Ratusan anggota masyarakat sipil dan aktivis hak asasi manusia melakukan protes pada hari Sabtu di ibu kota provinsi Quetta, menuntut keadilan dan berakhirnya sistem peradilan paralel.
“Virality adalah pedang bermata dua,” kata Arsalan Khan, antropolog budaya dan profesor yang mempelajari gender dan maskulinitas.
Kekuatan ini dapat memaksa negara untuk bertindak, tetapi juga bisa menjadi strategi untuk memulihkan ghairat, atau kehormatan keluarga yang dianggap, di mata masyarakat.
Pemerintah melarang pembunuhan berdasarkan kehormatan pada tahun 2016 setelah pembunuhan selebritas media sosial Qandeel Baloch, menutup celah hukum yang memungkinkan pelaku bebas jika diampuni oleh anggota keluarga.
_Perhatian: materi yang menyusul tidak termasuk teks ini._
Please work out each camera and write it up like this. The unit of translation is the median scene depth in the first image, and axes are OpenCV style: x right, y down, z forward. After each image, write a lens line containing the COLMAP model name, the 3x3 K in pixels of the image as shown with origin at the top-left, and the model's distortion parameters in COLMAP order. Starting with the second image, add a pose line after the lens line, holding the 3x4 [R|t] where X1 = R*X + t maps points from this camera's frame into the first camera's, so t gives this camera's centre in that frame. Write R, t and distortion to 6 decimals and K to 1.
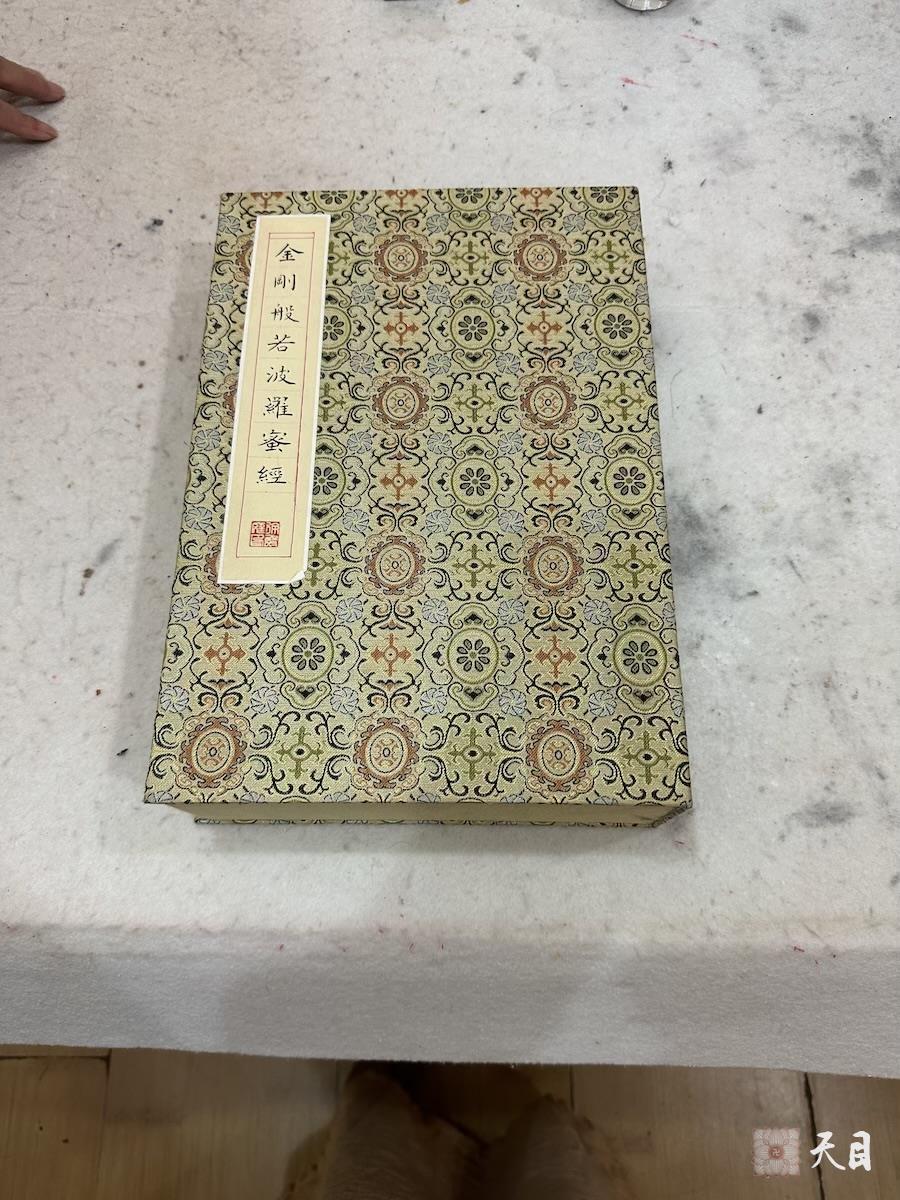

Kelompok hak asasi mengatakan penegakan hukum tetap lemah, terutama di daerah pedesaan di mana dewan suku masih memiliki pengaruh.
“Di sebuah negara di mana tingkat keberhasilan hukuman seringkali turun ke angka satu digit, visibilitas – dan keributan yang ditimbulkannya – memiliki keuntungannya sendiri,” kata pengacara konstitusi Asad Rahim Khan.
Mengganggu keadaan yang terlalu percaya diri yang terus menerus menoleransi jirgas di daerah-daerah di luar wewenangnya.
Khan mengatakan, daripada menegakkan hukum, pemerintah telah menghabiskan setahun terakhir ini melemahkan lembaga peradilan dan bahkan mempertimbangkan kembali menghidupkan jirgas di daerah-daerah suku sebelumnya.